Recorded data:
----------------

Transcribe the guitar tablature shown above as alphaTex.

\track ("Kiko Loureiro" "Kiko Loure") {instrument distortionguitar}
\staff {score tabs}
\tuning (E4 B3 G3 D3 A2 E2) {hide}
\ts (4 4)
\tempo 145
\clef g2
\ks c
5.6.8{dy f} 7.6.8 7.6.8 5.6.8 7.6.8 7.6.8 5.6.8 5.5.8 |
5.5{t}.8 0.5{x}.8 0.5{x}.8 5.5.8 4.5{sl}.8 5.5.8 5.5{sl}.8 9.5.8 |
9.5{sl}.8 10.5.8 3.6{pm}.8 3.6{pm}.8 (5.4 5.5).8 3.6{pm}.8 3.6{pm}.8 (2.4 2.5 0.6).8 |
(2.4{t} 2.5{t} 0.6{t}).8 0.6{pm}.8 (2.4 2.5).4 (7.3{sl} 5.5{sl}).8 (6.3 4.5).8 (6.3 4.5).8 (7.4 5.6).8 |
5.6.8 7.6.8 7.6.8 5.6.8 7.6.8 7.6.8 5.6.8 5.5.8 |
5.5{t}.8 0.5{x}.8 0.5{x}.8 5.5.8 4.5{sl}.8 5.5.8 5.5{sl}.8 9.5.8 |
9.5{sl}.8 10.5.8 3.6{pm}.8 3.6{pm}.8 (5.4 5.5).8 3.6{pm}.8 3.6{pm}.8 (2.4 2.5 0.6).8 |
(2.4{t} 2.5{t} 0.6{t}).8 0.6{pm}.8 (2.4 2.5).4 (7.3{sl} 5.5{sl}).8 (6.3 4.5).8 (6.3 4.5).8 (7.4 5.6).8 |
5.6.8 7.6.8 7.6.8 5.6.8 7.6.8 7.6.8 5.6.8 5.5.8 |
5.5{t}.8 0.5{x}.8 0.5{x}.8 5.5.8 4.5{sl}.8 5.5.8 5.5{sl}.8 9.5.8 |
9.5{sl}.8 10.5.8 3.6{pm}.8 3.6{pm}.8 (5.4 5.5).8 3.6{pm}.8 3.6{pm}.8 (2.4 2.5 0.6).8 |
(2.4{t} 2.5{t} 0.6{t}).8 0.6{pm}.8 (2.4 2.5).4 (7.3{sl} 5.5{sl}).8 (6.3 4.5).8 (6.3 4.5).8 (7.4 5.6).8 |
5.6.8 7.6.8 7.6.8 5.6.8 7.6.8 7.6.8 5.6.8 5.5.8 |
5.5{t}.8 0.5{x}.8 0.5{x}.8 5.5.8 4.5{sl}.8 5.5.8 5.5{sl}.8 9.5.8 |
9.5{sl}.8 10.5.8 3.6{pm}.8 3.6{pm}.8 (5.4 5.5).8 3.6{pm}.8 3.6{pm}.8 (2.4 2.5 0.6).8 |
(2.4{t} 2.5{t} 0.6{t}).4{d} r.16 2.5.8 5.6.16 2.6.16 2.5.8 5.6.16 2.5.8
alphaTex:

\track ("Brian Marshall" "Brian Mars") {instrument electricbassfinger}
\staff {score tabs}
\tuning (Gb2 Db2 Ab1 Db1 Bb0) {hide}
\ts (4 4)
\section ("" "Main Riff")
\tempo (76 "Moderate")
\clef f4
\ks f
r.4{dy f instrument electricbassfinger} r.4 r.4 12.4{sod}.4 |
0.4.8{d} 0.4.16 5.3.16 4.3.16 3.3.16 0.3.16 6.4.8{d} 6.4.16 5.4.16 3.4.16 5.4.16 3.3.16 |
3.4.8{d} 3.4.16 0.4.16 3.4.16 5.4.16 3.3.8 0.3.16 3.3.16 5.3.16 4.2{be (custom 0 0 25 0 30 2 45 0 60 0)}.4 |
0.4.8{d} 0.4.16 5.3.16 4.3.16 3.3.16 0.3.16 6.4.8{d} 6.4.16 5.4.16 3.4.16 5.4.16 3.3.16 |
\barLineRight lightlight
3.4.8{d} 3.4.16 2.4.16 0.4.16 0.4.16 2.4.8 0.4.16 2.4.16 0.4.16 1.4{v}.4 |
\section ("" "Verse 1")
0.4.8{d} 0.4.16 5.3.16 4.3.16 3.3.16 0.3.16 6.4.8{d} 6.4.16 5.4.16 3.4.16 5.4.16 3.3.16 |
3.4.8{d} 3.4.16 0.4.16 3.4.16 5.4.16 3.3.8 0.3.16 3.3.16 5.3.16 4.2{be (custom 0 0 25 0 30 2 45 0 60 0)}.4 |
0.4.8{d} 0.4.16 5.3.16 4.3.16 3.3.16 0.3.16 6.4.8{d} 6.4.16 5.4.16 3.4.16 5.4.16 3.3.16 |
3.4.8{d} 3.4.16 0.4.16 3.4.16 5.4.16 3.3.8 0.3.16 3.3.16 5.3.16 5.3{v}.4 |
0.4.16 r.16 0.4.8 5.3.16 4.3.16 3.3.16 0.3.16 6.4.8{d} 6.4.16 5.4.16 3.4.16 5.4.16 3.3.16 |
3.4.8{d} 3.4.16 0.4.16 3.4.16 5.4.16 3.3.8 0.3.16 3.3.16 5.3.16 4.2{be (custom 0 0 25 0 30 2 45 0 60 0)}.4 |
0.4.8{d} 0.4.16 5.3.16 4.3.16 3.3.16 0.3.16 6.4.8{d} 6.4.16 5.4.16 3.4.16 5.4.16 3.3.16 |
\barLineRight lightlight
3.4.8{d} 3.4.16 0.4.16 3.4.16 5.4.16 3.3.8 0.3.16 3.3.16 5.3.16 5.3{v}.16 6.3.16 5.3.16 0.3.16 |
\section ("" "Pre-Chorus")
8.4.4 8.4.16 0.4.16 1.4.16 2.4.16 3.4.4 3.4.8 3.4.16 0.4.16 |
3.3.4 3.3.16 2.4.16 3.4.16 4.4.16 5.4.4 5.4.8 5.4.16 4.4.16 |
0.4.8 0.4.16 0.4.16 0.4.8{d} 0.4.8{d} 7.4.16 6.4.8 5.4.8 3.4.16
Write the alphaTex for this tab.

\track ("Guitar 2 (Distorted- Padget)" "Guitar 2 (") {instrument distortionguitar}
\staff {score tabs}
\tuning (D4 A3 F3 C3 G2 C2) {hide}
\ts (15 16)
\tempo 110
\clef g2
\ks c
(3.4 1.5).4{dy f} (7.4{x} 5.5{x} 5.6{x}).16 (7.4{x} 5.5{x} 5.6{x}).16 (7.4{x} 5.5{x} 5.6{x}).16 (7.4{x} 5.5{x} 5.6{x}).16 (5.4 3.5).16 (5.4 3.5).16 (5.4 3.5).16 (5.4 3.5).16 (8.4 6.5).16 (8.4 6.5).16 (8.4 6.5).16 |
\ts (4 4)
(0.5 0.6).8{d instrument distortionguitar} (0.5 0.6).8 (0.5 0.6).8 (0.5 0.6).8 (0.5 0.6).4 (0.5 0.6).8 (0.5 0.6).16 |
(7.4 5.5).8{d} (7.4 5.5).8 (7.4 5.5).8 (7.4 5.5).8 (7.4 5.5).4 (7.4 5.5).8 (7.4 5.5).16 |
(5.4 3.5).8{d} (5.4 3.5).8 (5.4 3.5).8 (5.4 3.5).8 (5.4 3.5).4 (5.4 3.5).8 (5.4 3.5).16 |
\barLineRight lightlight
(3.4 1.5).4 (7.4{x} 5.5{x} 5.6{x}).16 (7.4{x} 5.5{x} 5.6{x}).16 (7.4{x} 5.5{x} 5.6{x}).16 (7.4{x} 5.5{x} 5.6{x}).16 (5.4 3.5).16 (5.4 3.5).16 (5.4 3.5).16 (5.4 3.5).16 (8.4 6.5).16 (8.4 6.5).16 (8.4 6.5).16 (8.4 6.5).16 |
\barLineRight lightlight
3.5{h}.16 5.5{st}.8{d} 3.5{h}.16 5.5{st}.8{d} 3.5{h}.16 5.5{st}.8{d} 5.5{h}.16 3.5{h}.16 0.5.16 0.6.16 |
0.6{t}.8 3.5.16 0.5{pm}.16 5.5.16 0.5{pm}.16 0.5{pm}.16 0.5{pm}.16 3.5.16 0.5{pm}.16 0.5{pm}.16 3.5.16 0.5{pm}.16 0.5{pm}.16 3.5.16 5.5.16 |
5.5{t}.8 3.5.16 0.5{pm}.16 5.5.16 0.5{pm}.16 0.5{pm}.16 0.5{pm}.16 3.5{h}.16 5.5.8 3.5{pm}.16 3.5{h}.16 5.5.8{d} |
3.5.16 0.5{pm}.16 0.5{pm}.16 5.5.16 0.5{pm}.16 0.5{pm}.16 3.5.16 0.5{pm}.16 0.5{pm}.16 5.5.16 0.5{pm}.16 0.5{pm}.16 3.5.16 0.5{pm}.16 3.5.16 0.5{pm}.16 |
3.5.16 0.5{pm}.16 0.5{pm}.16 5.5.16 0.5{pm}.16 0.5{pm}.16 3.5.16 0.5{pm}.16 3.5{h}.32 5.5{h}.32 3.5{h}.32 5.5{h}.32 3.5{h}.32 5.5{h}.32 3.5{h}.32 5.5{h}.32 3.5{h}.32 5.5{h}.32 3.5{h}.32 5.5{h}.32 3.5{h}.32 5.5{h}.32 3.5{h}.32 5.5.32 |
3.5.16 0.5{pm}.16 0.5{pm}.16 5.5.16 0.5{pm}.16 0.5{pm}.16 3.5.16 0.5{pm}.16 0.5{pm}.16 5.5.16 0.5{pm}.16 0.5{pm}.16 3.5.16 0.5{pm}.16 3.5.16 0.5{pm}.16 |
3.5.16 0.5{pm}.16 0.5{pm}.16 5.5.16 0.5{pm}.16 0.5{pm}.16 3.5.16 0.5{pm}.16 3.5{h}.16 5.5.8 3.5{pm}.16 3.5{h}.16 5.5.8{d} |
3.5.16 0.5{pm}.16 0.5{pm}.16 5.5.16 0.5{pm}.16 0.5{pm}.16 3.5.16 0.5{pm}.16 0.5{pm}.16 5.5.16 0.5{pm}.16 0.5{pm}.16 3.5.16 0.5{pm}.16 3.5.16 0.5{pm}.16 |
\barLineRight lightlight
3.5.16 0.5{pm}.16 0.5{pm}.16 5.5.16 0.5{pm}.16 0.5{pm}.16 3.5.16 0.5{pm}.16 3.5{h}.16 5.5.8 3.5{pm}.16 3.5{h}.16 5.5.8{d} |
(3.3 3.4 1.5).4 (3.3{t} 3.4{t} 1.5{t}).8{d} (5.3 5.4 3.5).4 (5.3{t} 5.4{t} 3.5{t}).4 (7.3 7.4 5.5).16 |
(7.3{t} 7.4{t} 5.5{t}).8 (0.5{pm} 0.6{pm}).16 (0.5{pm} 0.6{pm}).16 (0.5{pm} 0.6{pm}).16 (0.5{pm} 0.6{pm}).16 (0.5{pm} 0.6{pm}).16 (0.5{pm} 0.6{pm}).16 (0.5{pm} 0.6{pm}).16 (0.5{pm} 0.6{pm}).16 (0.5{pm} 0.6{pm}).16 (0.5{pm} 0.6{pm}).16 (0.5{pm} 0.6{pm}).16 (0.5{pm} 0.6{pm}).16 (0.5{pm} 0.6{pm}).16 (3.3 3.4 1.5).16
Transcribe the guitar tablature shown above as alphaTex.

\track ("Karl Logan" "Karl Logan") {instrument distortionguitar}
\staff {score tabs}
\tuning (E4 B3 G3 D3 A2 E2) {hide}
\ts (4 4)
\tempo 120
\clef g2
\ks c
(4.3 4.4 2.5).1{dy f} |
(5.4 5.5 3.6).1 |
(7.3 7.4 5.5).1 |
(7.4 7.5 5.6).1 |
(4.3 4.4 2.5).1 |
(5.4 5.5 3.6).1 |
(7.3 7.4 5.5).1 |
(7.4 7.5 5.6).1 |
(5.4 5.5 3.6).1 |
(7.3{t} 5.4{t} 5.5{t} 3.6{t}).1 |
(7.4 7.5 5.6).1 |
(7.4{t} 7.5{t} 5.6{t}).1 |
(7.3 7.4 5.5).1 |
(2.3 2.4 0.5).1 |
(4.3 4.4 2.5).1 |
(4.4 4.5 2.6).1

----------------

What this task involves:
Show each line of the material above that contains the string "alphaTex". Case counts.

Full output:
Transcribe the guitar tablature shown above as alphaTex.
alphaTex:
Write the alphaTex for this tab.
Transcribe the guitar tablature shown above as alphaTex.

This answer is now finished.